Comment avez-vous organisé les manifestations?
- Nous avons organisé des manifestations alors que toutes nos déclarations de manifester ont été interdites par le Haut-Commissaire durant la visite d'Emmanuel Macron. Nous avons, cependant, dispersé les manifestants sur tout son trajet. Jusqu'au départ du président français nos manifestations étaient hors-la-loi. Nos manifestants ont dû aller sur des terrains privés, sinon la police nous chassait des endroits publics. Nous étions soumis à une ambiance de menace totale et la situation était dangereuse pour les manifestants.

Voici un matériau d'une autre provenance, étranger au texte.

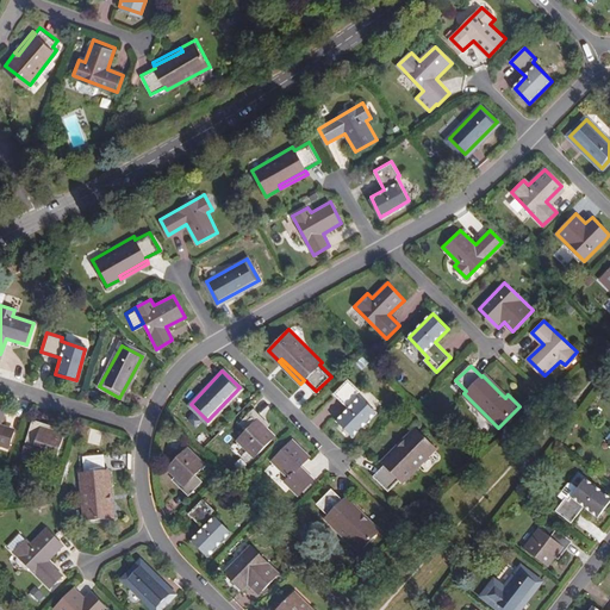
[(486,373),(483,375),(505,398),(508,394),(486,373)]
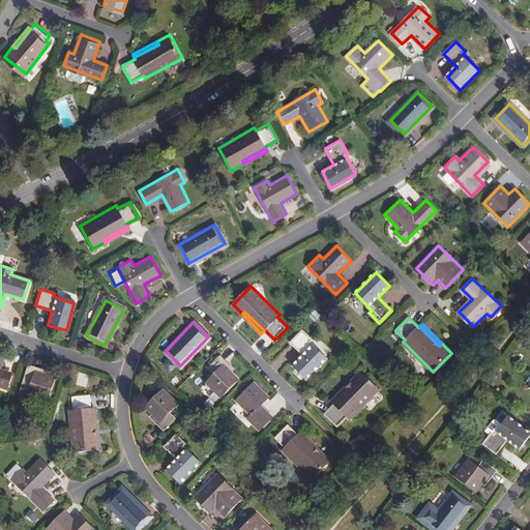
[(304,354),(294,364),(308,379),(328,358),(312,342),(314,339),(304,329),(292,342),(304,354)]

Qu'avez-vous pensé du discours officiel du président français?
- C'était un séjour très policé. Nous attendons les futures expertises de ces victimes pour comprendre si, comme Emmanuel Macron l'a souhaité, nous assistons à un changement. On pourra croire aux paroles du président français si, concrètement, les gens sont indemnisés. C'est trop tôt pour dire que ses paroles ont une portée positive.
Est-ce que le manque de pardon de Macron choque?
- La demande de pardon est une étape nécessaire pour réconcilier ce pays avec ce passé douloureux. Ce n'est pas qu'une question financière. Ce qui est troublant dans le message d'Emmanuel Macron, c'est qu'il ne demande pas pardon, mais après son discours à la présidence, il a été interviewé par deux journalistes du pays où il a déclaré «j'aimerais bien que les familles touchées par les essais nucléaires m'accordent leur pardon. C'est étonnant! A quel titre, il demande aux familles de lui pardonner? Il fait l'inverse dans sa démarche. On a trouvé cette situation irréaliste. On a l'impression que la culpabilisation est toujours du côté des victimes et n'est jamais du côté de l'Etat. C'est celui, qui porte le symbole de l'Etat, qui doit apporter ce pardon. On pense qu'Emmanuel Macron a raté le rendez-vous.